PROBLEM DETAILS: Show every line below where "colorectal" can be found.

MATERIAL PROVIDED:
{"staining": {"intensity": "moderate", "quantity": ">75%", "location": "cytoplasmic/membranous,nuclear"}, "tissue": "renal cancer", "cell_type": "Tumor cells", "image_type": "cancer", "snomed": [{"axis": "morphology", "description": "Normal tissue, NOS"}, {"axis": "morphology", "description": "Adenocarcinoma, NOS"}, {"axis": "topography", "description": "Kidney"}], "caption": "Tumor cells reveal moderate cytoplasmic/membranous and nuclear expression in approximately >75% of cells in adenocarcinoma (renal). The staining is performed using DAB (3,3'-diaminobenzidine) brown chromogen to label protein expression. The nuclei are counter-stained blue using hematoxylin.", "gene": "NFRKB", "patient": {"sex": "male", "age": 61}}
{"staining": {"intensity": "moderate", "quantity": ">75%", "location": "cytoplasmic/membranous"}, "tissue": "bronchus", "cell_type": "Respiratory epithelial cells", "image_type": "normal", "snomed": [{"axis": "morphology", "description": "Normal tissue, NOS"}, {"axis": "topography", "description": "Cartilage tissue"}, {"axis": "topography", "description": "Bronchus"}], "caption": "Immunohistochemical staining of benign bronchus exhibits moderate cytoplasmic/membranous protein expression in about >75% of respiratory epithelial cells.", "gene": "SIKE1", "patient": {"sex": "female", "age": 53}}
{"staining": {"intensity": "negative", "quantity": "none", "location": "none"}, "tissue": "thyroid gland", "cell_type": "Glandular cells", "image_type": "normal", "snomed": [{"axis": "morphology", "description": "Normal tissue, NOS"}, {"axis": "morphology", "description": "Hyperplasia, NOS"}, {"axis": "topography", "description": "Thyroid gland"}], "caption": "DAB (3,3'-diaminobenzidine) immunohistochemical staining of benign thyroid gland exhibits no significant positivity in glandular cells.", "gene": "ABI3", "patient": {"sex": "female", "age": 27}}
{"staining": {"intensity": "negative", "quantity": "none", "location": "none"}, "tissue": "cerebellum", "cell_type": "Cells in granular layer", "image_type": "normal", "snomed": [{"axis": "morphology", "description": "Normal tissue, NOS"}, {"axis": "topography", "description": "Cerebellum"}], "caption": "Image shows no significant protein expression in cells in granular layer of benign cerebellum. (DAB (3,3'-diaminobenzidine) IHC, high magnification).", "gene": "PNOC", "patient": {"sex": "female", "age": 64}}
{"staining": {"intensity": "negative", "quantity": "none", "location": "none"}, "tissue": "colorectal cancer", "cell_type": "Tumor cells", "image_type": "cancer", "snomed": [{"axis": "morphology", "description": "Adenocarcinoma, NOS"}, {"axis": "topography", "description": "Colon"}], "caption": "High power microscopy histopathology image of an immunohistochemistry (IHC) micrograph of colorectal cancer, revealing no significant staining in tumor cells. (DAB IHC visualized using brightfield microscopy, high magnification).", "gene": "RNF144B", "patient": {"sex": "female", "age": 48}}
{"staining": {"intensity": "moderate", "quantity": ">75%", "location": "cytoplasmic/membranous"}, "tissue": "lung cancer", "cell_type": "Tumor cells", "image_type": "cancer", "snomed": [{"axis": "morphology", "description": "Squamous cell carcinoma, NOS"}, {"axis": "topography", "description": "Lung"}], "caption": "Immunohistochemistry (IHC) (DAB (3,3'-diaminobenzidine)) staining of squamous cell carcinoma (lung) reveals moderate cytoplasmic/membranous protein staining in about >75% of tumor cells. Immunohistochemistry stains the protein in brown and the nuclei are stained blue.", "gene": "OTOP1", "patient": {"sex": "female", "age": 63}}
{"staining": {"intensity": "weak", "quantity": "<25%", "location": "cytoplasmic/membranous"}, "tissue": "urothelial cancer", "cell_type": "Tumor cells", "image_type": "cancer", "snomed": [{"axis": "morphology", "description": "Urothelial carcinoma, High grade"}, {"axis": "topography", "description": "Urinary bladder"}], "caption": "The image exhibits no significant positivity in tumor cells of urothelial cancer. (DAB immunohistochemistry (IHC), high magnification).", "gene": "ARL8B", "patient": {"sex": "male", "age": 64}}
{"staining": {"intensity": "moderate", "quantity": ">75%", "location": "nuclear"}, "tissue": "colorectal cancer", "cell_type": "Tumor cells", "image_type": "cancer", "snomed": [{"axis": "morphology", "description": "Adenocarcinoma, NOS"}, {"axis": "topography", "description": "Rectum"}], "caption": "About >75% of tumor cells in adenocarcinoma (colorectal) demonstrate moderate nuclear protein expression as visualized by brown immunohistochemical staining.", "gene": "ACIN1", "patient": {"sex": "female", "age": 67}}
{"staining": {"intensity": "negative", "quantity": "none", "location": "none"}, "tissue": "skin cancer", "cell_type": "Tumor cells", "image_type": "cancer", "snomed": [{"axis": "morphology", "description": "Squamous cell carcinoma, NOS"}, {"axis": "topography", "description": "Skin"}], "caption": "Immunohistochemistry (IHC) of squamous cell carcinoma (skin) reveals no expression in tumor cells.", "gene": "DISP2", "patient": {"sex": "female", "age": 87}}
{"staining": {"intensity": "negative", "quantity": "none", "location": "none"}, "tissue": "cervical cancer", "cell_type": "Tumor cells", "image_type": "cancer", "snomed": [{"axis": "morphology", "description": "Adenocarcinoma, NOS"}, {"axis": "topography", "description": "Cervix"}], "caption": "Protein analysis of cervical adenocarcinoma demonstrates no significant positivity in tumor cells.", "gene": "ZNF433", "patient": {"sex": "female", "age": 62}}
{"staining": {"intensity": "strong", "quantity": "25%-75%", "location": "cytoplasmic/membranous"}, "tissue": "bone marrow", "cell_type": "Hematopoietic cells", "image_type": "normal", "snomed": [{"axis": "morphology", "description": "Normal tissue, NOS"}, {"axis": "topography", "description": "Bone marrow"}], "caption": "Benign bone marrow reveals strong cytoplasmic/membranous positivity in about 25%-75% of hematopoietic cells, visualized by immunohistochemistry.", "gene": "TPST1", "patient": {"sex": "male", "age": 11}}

RESPONSE AREA:
{"staining": {"intensity": "negative", "quantity": "none", "location": "none"}, "tissue": "colorectal cancer", "cell_type": "Tumor cells", "image_type": "cancer", "snomed": [{"axis": "morphology", "description": "Adenocarcinoma, NOS"}, {"axis": "topography", "description": "Colon"}], "caption": "High power microscopy histopathology image of an immunohistochemistry (IHC) micrograph of colorectal cancer, revealing no significant staining in tumor cells. (DAB IHC visualized using brightfield microscopy, high magnification).", "gene": "RNF144B", "patient": {"sex": "female", "age": 48}}
{"staining": {"intensity": "moderate", "quantity": ">75%", "location": "nuclear"}, "tissue": "colorectal cancer", "cell_type": "Tumor cells", "image_type": "cancer", "snomed": [{"axis": "morphology", "description": "Adenocarcinoma, NOS"}, {"axis": "topography", "description": "Rectum"}], "caption": "About >75% of tumor cells in adenocarcinoma (colorectal) demonstrate moderate nuclear protein expression as visualized by brown immunohistochemical staining.", "gene": "ACIN1", "patient": {"sex": "female", "age": 67}}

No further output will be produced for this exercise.